VwGH Ra 2014/18/0112

VwGHRa 2014/18/011228.1.2015

Der Verwaltungsgerichtshof hat durch die Vorsitzende Vizepräsidentin Dr.in Sporrer sowie den Hofrat Mag. Nedwed, die Hofrätin Mag. Dr. Maurer-Kober, den Hofrat Dr. Sutter und die Hofrätin Mag. Hainz-Sator als Richterinnen und Richter, im Beisein des Schriftführers Mag. Klammer, über die Revision des M N in W, vertreten durch Dr. Susanne Chyba, Rechtsanwältin in 3100 St. Pölten, Josefstraße 13, gegen das Erkenntnis des Bundesverwaltungsgerichts vom 17. Juli 2014, Zl. W193 1419265- 1/16E, betreffend eine Asylangelegenheit (belangte Behörde vor dem Bundesverwaltungsgericht: Bundesamt für Fremdenwesen und Asyl), zu Recht erkannt:

Normen

32011L0095 Status-RL Art9 Abs3;
AsylG 2005 §3 Abs1;
FlKonv Art1 AbschnA Z2;

European Case Law Identifier: ECLI:AT:VWGH:2015:RA2014180112.L00

 

Spruch:

Das angefochtene Erkenntnis wird im Umfang seiner Anfechtung (Spruchpunkt I.) wegen Rechtswidrigkeit infolge Verletzung von Verfahrensvorschriften aufgehoben.

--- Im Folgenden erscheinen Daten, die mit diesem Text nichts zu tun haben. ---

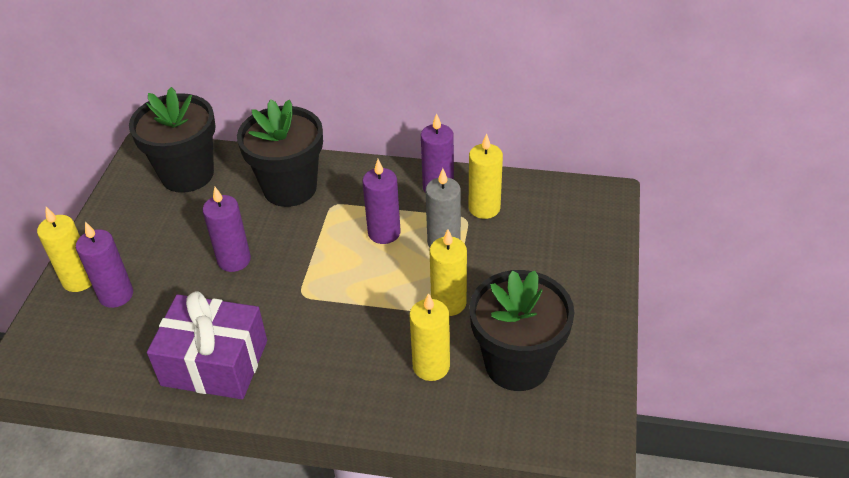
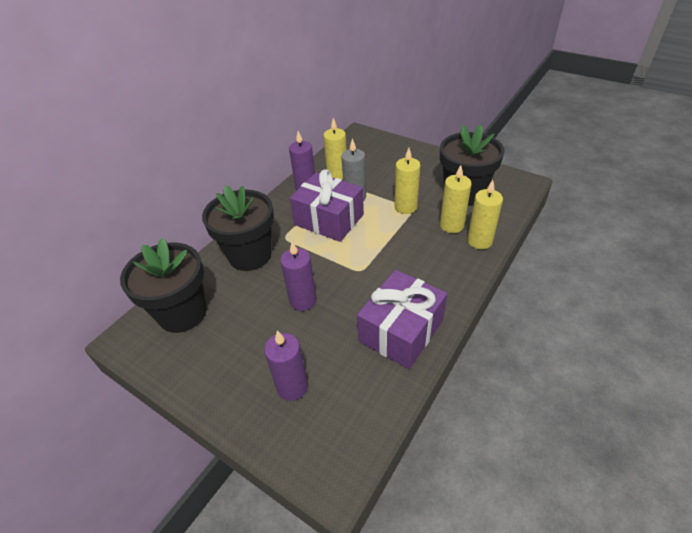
camera: 65 degrees left, 0 degrees up
yellow candle [37,207,92,292] -> yellow candle moved to [467,180,503,249]
purple candle [362,159,401,244] -> purple gift [290,169,364,242]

Der Bund hat dem Revisionswerber Aufwendungen in der Höhe von EUR 1.106,40 binnen zwei Wochen bei sonstiger Exekution zu ersetzen.

Begründung

I. Sachverhalt und Revisionsverfahren

1. Der Revisionswerber, ein afghanischer Staatsangehöriger, beantragte am 17. Jänner 2011 in Österreich internationalen Schutz und begründete diesen Antrag zusammengefasst damit, außerehelichen Geschlechtsverkehr mit einem Mädchen gehabt zu haben, deren Familie ihm aus Gründen der Ehre deshalb nach dem Leben trachte. Auch die afghanische Polizei habe schon nach ihm gesucht. Im Beschwerdeverfahren verwies der Revisionswerber überdies darauf, dass auch Männer in Afghanistan, die des außerehelichen Geschlechtsverkehrs bezichtigt werden, schwere Strafen zu erwarten hätten.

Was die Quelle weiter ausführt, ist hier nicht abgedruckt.